亞太技術年會 ( DevDays Asia 2024 ) 微軟專家針對 T-SQL 未來將支援 Regular Expressions 的測試與練習
早在今年五月的時候,就有看到一些影片介紹未來 T-SQL 的語法將要支援 Regular Expressions ( 正規表示式 ) ,當下因為只能看影片也就大概知道有那樣的一回事,也就看看就算了。而在八月份在台北的亞太技術年會中,也看到微軟的專家有現場的展示一下對於 Regular Expressions 的展示,但是整場下來幾乎就是看投影片,也沒有辦法真正去知道到底可以做甚麼用。
前一陣子因為剛好工作上有需要做到一些類似的處理,原本想要自己撰寫 CLR UDF 來做支援,但是從微軟介紹的資料中看到,目前可以開放申請測試,也就去做了申請。在經過一兩個星期的等待之後,總算有申請下來可以開始進行測試,但……. 問題就來了。雖然說微軟官方讓我可以測試,但在沒有任何文件的狀況下,就算有開放讓我測試,我也不知道要怎麼來做使用啊 ?! 所以這件事情又被我擱置下來了 ~~
這幾天剛好在測試如何利用 OpenAI 跟產品整合的過程中,忽然想到可以讓 ChatGPT 來幫我整理一下各家資料庫對於 Regular Expressions 的支援程度,果然花錢買帳號是有用的,馬上得到一份整理的表格,看到這個我整個眼睛都亮起來了
從上述的資料中我們可以看到,Oracle 和 MySQL 都有支援 PCRE ( Perl Compatible Regular Expressions ),也就是指「與 Perl 相容的正則表達式」。那既然是這樣的情況,是否也就意味著我可以先查看 Oracle 的文件,然後到 MySQL 上面來做測試,畢竟 Oracle 已經從 Oracle 10g 就開始支援了,那勢必這樣的文件就很容易找得到;但因為 Oracle 的環境架設太麻煩,但我可以直接在 Azure 上面啟用一個 MySQL 的資料庫服務,就可以很便宜的直接來進行測試了。
參考資料
- Oracle Tutorial 網站中的 Oracle Character Functions 的介紹
- W3Resource 網站中的 Oracle Character Functions 的介紹
測試範例
資料表建立
CREATE TABLE employees
(
employee_id INT PRIMARY KEY,
first_name VARCHAR(255) NOT NULL,
last_name VARCHAR(255) NOT NULL,
email VARCHAR(255) NOT NULL,
phone VARCHAR( 50) NOT NULL,
hire_date DATE NOT NULL,
manager_id INT,
job_title VARCHAR(255) NOT NULL,
);
範例資料
INSERT INTO employees (employee_id,first_name,last_name,email,phone,hire_date,manager_id,job_title)

收集的資料條目:

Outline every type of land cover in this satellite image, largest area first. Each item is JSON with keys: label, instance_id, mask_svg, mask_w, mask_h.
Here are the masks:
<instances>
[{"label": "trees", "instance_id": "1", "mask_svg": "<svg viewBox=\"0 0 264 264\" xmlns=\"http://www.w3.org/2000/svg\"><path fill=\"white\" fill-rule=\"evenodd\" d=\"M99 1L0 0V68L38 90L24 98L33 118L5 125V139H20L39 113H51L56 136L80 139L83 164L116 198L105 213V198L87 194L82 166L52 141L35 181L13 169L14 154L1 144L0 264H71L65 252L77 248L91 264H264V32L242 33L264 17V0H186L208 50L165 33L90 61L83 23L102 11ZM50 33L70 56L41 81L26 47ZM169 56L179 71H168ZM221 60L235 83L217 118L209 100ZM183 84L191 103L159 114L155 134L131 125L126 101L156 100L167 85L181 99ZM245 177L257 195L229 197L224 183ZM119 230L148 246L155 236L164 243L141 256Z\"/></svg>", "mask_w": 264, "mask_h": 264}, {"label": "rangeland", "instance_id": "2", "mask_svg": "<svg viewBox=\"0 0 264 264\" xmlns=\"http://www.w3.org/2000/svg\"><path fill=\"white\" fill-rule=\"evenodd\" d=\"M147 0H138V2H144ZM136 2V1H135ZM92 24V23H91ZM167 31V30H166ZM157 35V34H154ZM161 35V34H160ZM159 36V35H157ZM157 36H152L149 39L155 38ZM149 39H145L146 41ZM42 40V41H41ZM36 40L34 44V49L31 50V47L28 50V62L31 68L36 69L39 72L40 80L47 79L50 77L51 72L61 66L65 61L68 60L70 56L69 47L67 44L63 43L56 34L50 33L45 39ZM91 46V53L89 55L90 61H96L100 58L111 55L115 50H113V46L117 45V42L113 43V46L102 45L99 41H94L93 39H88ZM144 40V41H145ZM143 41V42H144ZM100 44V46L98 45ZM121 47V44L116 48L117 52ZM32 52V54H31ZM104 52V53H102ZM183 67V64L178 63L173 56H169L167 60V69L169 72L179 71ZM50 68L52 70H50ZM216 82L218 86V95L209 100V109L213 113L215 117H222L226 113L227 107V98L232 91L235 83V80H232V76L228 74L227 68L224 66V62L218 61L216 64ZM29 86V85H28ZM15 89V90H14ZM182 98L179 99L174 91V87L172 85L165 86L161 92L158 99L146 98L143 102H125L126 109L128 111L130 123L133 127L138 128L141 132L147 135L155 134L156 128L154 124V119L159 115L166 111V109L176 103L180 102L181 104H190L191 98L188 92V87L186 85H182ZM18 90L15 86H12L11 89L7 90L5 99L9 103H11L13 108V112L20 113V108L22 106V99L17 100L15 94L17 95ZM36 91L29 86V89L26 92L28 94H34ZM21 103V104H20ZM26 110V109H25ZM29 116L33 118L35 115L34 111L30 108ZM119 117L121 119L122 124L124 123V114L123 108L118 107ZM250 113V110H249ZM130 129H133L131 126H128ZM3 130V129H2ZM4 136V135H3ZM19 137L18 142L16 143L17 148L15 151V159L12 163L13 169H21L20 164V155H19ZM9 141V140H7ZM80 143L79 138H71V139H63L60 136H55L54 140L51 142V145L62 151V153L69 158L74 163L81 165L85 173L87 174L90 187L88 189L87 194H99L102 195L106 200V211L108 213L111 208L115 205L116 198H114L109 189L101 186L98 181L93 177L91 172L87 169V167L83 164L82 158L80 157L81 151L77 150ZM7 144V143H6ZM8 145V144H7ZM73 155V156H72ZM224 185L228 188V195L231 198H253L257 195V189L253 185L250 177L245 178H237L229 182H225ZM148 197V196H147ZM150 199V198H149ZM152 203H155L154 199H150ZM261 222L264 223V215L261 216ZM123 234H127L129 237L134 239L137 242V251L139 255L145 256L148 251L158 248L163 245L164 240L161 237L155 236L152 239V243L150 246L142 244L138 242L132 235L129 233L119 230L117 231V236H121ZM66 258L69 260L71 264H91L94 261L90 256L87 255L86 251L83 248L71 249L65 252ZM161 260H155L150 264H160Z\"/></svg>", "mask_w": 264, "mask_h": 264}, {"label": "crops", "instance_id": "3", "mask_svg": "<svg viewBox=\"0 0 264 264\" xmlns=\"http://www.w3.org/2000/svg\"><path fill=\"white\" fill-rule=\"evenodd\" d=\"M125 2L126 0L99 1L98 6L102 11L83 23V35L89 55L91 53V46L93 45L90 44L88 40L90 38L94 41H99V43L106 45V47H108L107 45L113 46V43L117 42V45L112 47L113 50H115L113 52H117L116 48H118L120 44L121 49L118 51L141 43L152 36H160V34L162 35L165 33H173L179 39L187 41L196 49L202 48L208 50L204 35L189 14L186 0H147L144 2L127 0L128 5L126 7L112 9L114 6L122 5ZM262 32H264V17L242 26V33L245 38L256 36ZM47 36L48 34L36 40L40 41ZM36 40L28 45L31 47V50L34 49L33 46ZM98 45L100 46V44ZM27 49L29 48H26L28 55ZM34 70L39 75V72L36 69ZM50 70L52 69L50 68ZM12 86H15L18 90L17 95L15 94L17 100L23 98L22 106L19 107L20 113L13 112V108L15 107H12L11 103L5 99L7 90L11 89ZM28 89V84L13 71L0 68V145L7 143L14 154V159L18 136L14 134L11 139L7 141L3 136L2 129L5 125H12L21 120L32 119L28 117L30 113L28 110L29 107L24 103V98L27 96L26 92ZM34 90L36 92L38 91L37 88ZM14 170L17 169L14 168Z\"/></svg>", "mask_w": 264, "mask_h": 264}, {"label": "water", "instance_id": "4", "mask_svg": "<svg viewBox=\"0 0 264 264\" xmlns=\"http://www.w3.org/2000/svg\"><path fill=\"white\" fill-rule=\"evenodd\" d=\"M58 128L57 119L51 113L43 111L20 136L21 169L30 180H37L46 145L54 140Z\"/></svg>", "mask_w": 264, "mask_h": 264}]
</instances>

## 任務目標
根據引用段落，Oracle 從哪個版本開始支援 Regular Expressions？

## 任務結果
從 Oracle 10g 開始支援。